On “Be Cool” Ill Poetic invokes the spirit of Starchild while clowning everyone from “status rappers” to politicians before the end of the track melts into the CJ the Cynic assisted “On My Way,” which may be the best cut on the EP. I have no idea what “Ghostface is my real estate agent” means, but it sounds good and I’ll be phoning Mr. Starks when my lease is up. CJ’s vocals hit my Maxwell and D’Angelo funky bone  and  “Silhouette” (featuring Reggie B) might be the R&B/boom-bap 2012 sonic equivalent of “Computer Love.” Or something.

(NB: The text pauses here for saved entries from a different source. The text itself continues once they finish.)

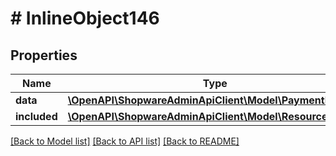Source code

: # # InlineObject146

## Properties

Name | Type | Description | Notes
------------ | ------------- | ------------- | -------------
**data** | [**\OpenAPI\ShopwareAdminApiClient\Model\PaymentMethod**](PaymentMethod.md) |  | [optional]
**included** | [**\OpenAPI\ShopwareAdminApiClient\Model\Resource[]**](Resource.md) |  | [optional]

[[Back to Model list]](../../README.md#models) [[Back to API list]](../../README.md#endpoints) [[Back to README]](../../README.md)
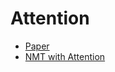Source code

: # Attention
- [Paper](https://arxiv.org/pdf/1706.03762.pdf)
- [NMT with Attention](https://jalammar.github.io/visualizing-neural-machine-translation-mechanics-of-seq2seq-models-with-attention/)
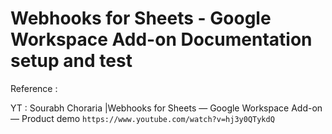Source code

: # Webhooks for Sheets - Google Workspace Add-on Documentation setup and test


 Reference :

   YT : Sourabh Choraria |Webhooks for Sheets — Google Workspace Add-on — Product demo `https://www.youtube.com/watch?v=hj3y0QTykdQ`

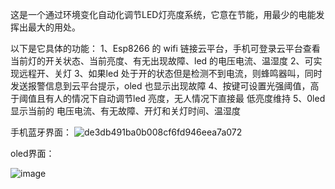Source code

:这是一个通过环境变化自动化调节LED灯亮度系统，它意在节能，用最少的电能发挥出最大的用处。

以下是它具体的功能：
1、Esp8266 的 wifi 链接云平台，手机可登录云平台查看当前灯的开关状态、当前亮度、有无出现故障、led 的电压电流、温湿度
2、可实现远程开、关灯
3、如果led 处于开的状态但是检测不到电流，则蜂鸣器叫，同时发送报警信息到云平台提示，oled 也显示出现故障
4、按键可设置光强阈值，高于阈值且有人的情况下自动调节led 亮度，无人情况下直接最
低亮度维持
5、0led 显示当前的 电压电流、有无故障、开灯和关灯时间、温湿度

手机蓝牙界面：
![de3db491ba0b008cf6fd946eea7a072](https://github.com/user-attachments/assets/cb65996a-f9e2-40da-88ab-e0bbf10a3417)


oled界面：

![image](https://github.com/user-attachments/assets/26e63644-6d43-4a27-bec7-f77e69606bba)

I’ll leave it there. This isn’t an album review. It’s an offering, an introduction. And in the spirit of introduction, Ill Poetic was kind enough to put us up on Poitier when he dropped off his new EP. Yes, I will continue to fanute the word funk at my own peril. Swerve?

Poitier consists of Milwaukee producer/vocalist J. Todd and Lawrence, Kansas Emcee, Approach. Their debut, Continue Reading, which features a remix from Ill Poetic, sounds a little like the funkiest and least distorted parts of TV on the Radio remixed and reworked collaboratively by Dam-Funk, The Ummah, and George Clinton. As for the similarity between J.Todd’s and Kyp Malone’s (TV on the Radio) voice I suggest checking “$$GIVEITUP$$.”

That’s not to say that Poitier are trying to Swag Dracula (for the uninitiated, listen to this). Their brand of Funk-laced R&B Electronic Hip-Hop Soul is a wholly original audible entity. The snyths aren’t kitschy, they’re epically undeniably funky (see “Love is Distortion”). The vocals are raw and the rhymes are, more often than not, on point. Or, at the very least, they’re better than your favorite rapper’s ghostwriter.

Ultimately, the titles of the tracks—”Love is Distortion,” “GHOSTOPERA,” “This Dark Turnt Heart,” and “XXANTICEREMONY”—give you some sense of what the album is about. But, if you’re asking me, the guys are invested in exercising the demons created by love lost and exposing the inescapable angst and frustration created in the pursuit of that new new (see “The Great Staredown” or “BAMBOO”).  I’ve said too much.

So, enclosing, as Todd croons on “GHOSTOPERA,” ‘you might be a skeptic and you might be cynic, but you might be down with it.’ I suggest you get down. Because if Main Source and White Men Can’t Jump taught us anything, it’s that you can’t fake the funk.  Word to Billy Hoyle.